THINGS TO DO -
(1) Duplicate everything in the Kentucky wheat piece from "By Dr. Carrie" down to "building organic matter.".
(2) For each statement, say yes or no according to the Kentucky wheat piece, and quote the words that decide it. (a) Wheat reduces soil erosion in winter. (b) Slug and mollusk populations are more of a concern in wheat than in cover crops. (c) Wheat production in Kentucky has held steady over time.

EXCERPT -
By Dr. Carrie Knott, University of Kentucky

Kentucky is known nationally for consistently growing a wheat/double-crop soybean rotation. This rotation has been a part of Kentucky agriculture for many years because of all its benefits. 

  • Wheat helps keep soil in place during the winter, reducing erosion. 

  • Wheat reduces nutrient loss from fields because it is a winter annual that grows and uses nutrients during the winter when other crops do not. 

  • Wheat reduces the number of weeds in fields when wheat stands are healthy. 

  • Wheat contributes to improving soil and building organic matter. 

  • Perhaps the biggest benefit of wheat is that it can be harvested for grain!

Although cover crops and wheat have similar benefits, except for being harvested as a cash crop, wheat does not have two major challenges that plague many cover crops in Kentucky. First, termination of cover crops at the preferred timing can be particularly challenging during the spring in Kentucky due to cool, wet conditions. Second, the risk of increasing slug and mollusk populations that negatively impact the following grain crop is not a concern in wheat production like they are in cover crops. 

Despite all these benefits, wheat production in Kentucky has fluctuated considerably, which is driven by available markets. Currently, there is a great demand for wheat from millers and distillers.

DATASET EXCERPTS -
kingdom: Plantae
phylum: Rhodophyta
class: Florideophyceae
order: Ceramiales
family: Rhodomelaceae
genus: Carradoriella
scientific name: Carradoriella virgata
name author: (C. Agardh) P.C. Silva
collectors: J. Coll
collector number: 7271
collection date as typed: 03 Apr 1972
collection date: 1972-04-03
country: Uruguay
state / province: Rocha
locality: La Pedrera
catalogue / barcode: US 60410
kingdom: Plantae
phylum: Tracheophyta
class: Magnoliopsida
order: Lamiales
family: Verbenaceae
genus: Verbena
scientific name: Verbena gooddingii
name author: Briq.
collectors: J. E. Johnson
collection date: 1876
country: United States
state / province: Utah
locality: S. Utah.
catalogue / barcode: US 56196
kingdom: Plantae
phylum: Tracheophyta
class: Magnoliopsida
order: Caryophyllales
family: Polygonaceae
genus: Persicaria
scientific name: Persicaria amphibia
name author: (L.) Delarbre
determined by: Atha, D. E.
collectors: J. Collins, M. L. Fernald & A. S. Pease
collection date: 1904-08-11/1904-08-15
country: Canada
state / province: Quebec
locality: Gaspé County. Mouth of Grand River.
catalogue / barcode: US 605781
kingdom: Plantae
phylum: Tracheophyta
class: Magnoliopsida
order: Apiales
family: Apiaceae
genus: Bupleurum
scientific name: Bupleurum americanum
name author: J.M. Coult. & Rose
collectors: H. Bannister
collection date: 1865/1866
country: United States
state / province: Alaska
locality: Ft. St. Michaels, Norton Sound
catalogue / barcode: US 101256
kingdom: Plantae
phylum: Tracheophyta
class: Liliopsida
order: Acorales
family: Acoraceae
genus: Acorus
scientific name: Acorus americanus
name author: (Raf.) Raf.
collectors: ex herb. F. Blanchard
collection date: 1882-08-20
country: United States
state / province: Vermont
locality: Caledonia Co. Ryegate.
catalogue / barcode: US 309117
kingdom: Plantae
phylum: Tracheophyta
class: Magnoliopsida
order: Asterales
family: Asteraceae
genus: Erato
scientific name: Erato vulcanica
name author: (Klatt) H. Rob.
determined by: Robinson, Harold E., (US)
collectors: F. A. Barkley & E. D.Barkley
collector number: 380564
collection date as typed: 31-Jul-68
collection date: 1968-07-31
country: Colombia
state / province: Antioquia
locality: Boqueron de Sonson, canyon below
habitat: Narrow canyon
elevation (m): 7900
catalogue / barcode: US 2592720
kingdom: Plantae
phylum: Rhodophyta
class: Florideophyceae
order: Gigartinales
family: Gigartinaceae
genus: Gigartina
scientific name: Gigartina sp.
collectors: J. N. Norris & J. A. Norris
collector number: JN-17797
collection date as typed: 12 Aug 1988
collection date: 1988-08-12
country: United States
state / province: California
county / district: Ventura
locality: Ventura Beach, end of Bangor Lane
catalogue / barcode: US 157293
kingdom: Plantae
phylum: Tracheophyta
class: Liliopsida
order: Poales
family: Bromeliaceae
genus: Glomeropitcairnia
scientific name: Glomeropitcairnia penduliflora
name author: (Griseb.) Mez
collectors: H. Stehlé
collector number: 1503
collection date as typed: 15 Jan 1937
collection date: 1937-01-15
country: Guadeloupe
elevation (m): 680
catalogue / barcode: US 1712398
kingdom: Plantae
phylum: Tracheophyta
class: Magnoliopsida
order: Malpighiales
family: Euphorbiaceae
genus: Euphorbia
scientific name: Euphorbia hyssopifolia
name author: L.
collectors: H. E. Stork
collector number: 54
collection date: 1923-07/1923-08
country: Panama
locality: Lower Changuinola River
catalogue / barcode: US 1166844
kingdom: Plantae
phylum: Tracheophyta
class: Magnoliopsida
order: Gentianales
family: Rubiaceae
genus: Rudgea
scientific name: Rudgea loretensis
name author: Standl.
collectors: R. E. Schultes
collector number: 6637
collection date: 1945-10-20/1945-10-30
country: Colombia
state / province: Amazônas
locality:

REPLIES -
(1)
By Dr. Carrie Knott, University of Kentucky

Kentucky is known nationally for consistently growing a wheat/double-crop soybean rotation. This rotation has been a part of Kentucky agriculture for many years because of all its benefits. 

  • Wheat helps keep soil in place during the winter, reducing erosion. 

  • Wheat reduces nutrient loss from fields because it is a winter annual that grows and uses nutrients during the winter when other crops do not. 

  • Wheat reduces the number of weeds in fields when wheat stands are healthy. 

  • Wheat contributes to improving soil and building organic matter.

(2)
(a) Yes: "Wheat helps keep soil in place during the winter, reducing erosion."
(b) No: "the risk of increasing slug and mollusk populations that negatively impact the following grain crop is not a concern in wheat production like they are in cover crops."
(c) No: "wheat production in Kentucky has fluctuated considerably"